I went through a very difficult period in high school where I felt that I had lost my goals in life and I suffered from low self-esteem. At times, I even felt that life was meaningless since we would all just die anyway. I even had thoughts about suicide. (As in Japan, our suicide rate for adolescents under pressure is alarmingly high.) Thankfully my mother convinced me to see a psychiatrist and soon I was undergoing treatment, counseling and art therapy, for my depressive disorder. At that time, I began to learn to look inside myself, observing my feelings and behavior with new, more critical eyes. Soon, I recovered from my depression as a result of intensive and highly successful treatment. My extremely positive experience in recovery set me on a road to pursuing a career in psychology.

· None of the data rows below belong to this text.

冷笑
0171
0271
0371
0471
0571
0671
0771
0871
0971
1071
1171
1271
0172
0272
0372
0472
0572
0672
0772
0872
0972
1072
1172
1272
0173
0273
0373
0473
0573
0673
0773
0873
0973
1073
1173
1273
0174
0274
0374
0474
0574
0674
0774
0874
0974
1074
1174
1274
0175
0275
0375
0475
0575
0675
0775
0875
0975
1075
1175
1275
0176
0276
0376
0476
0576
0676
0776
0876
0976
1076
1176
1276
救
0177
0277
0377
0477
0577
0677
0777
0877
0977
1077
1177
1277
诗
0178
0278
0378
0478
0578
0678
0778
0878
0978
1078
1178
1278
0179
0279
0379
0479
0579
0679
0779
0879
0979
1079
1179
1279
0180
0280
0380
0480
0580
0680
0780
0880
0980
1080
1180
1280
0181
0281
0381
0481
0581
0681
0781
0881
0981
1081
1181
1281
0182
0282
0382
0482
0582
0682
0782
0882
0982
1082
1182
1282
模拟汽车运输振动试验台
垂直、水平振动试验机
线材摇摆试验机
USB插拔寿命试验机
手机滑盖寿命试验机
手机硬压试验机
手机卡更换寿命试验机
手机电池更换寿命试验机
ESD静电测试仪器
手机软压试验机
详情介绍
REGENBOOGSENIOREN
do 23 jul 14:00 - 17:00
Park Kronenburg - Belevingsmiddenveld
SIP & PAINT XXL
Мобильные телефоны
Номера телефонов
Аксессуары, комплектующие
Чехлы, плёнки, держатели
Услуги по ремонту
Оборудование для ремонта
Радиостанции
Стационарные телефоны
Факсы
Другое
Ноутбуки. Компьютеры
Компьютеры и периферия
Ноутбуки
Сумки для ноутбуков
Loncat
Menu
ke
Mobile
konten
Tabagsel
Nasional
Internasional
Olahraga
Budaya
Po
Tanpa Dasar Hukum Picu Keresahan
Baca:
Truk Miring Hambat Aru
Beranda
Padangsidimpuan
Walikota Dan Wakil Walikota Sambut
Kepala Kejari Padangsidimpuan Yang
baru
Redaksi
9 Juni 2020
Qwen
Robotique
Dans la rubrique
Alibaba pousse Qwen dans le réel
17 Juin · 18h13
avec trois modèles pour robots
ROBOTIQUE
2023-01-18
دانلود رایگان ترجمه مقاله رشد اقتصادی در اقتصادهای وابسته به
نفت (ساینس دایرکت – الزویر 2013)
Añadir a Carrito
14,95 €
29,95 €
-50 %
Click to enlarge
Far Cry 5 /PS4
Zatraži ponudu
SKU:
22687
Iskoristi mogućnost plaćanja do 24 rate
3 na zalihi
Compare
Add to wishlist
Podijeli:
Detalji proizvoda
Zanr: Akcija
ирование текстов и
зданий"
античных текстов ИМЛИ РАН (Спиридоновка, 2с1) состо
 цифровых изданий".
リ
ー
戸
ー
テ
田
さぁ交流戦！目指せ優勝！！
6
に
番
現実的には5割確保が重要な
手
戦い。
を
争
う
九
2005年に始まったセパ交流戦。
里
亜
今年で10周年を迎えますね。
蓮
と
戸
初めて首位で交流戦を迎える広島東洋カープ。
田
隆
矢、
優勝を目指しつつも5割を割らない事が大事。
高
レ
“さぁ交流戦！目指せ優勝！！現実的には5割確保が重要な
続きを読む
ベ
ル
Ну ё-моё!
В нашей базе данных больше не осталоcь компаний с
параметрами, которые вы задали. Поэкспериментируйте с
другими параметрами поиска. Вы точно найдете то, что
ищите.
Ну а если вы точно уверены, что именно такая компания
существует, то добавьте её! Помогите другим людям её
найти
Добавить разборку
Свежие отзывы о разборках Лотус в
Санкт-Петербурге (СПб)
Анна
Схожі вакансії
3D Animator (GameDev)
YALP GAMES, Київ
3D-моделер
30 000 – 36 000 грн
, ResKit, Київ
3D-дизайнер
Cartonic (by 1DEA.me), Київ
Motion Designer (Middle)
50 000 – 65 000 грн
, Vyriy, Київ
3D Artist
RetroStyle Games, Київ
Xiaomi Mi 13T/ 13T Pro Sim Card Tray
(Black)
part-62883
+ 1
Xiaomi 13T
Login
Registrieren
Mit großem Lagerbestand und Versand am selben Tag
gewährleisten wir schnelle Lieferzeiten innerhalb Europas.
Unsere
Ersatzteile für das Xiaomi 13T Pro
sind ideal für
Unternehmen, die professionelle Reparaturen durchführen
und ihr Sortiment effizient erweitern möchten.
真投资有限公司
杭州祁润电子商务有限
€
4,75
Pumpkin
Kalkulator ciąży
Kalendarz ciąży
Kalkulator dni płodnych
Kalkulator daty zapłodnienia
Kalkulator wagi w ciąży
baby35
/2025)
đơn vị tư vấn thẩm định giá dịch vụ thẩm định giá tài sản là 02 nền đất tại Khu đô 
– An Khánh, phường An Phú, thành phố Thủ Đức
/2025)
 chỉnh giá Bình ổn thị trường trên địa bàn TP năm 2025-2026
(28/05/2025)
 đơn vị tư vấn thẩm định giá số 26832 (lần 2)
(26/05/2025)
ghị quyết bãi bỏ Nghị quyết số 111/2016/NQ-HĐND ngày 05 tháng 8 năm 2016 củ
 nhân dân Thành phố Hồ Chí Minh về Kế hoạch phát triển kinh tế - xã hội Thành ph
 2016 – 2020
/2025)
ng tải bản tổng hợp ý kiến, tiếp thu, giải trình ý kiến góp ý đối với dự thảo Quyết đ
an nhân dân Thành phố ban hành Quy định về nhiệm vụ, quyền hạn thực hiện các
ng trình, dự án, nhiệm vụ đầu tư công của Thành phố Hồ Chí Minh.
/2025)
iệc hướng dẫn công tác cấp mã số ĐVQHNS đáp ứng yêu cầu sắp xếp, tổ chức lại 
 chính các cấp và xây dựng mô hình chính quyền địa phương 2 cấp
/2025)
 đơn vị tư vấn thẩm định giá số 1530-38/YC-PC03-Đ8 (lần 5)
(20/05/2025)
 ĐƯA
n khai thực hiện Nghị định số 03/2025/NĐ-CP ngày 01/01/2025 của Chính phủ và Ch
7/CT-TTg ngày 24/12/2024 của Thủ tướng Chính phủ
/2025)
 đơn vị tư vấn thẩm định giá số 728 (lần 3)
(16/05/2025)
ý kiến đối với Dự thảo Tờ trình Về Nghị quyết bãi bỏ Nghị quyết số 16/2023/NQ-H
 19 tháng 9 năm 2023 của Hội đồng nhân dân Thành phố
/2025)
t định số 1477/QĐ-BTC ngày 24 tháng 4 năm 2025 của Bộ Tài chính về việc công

I had a wonderful psychologist by the name of Dr. XXXX who changed my life completely for the better, helping me to see things in a much more positive light and to learn to monitor and control my feelings. I was able to see things much differently. Dr. XXXX helped me to control my feelings through reflection, critical thinking, and discipline. I began reading extensively in the area of psychology in my free time and by the time I was ready to begin college I knew that I wanted to pursue a career in the area of mental health and dedicate my life to the cultivation of new ways to see the world in a more positive light through psychological discovery.
About the same time that my interest in psychology took off, my mother also began to study psychology, coinciding with her volunteer work as a counselor at a high school guiding juvenile delinquents. She told me many stories about her work that also served to deepen my interest in the power of counseling. I became immediately apparent to my mother and I both that many of these troubled juveniles were suffering from mental illnesses as a result of some type of trauma or abuse, often at the hands of their parents.
I chose to major in Cultural Properties in Japan because of my fascination with culture and the impact that it has on our psychology. I spent four years on this intriguingIsland taking courses mostly concerning ‘Cultural Heritage Conservation Science’ at XXXX University, located in Kyushu. I learned a great deal about cultural restoration, in particular, and componential analyses of heritage. Studying culture was especially useful to me since I also served as a Counselor at the XXXX House as well, facing so many cultural issues in a fully international context.
.After my graduation, I returned to Korea and began working for a trading company. Soon, I faced another serious challenge to my mental health as I was shocked to experience a panic attack in a subway station which left me with the after effect of feeling scared when using overcrowded subways or buses, which are unavoidable in Korea. I plunged into a full immersion in the literature about panic disorders and this has helped me to become much stronger. Now, here in America, I feel I am at the optimal moment in my intellectual and emotional maturity to study in your distinguished program.